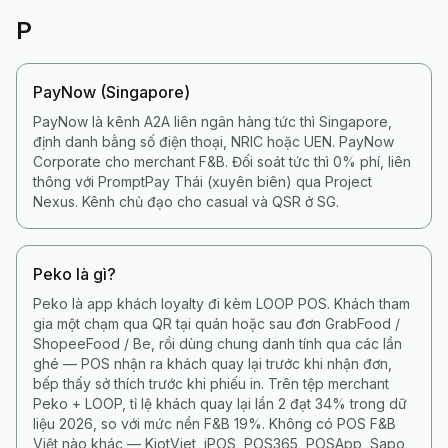
P
PayNow (Singapore)
PayNow là kênh A2A liên ngân hàng tức thì Singapore,
định danh bằng số điện thoại, NRIC hoặc UEN. PayNow
Corporate cho merchant F&B. Đối soát tức thì 0% phí, liên
thông với PromptPay Thái (xuyên biên) qua Project
Nexus. Kênh chủ đạo cho casual và QSR ở SG.
Peko là gì?
Peko là app khách loyalty đi kèm LOOP POS. Khách tham
gia một chạm qua QR tại quán hoặc sau đơn GrabFood /
ShopeeFood / Be, rồi dùng chung danh tính qua các lần
ghé — POS nhận ra khách quay lại trước khi nhận đơn,
bếp thấy sở thích trước khi phiếu in. Trên tệp merchant
Peko + LOOP, tỉ lệ khách quay lại lần 2 đạt 34% trong dữ
liệu 2026, so với mức nền F&B 19%. Không có POS F&B
Việt nào khác — KiotViet, iPOS, POS365, POSApp, Sapo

====

• [WHAT YOU HAVE TO DO]: Can you render the rows above as a numbered list of their text lines, leaving out blank lines and the pictures?

• [RESULT]:
1. P
2. PayNow (Singapore)
3. PayNow là kênh A2A liên ngân hàng tức thì Singapore,
4. định danh bằng số điện thoại, NRIC hoặc UEN. PayNow
5. Corporate cho merchant F&B. Đối soát tức thì 0% phí, liên
6. thông với PromptPay Thái (xuyên biên) qua Project
7. Nexus. Kênh chủ đạo cho casual và QSR ở SG.
8. Peko là gì?
9. Peko là app khách loyalty đi kèm LOOP POS. Khách tham
10. gia một chạm qua QR tại quán hoặc sau đơn GrabFood /
11. ShopeeFood / Be, rồi dùng chung danh tính qua các lần
12. ghé — POS nhận ra khách quay lại trước khi nhận đơn,
13. bếp thấy sở thích trước khi phiếu in. Trên tệp merchant
14. Peko + LOOP, tỉ lệ khách quay lại lần 2 đạt 34% trong dữ
15. liệu 2026, so với mức nền F&B 19%. Không có POS F&B
16. Việt nào khác — KiotViet, iPOS, POS365, POSApp, Sapo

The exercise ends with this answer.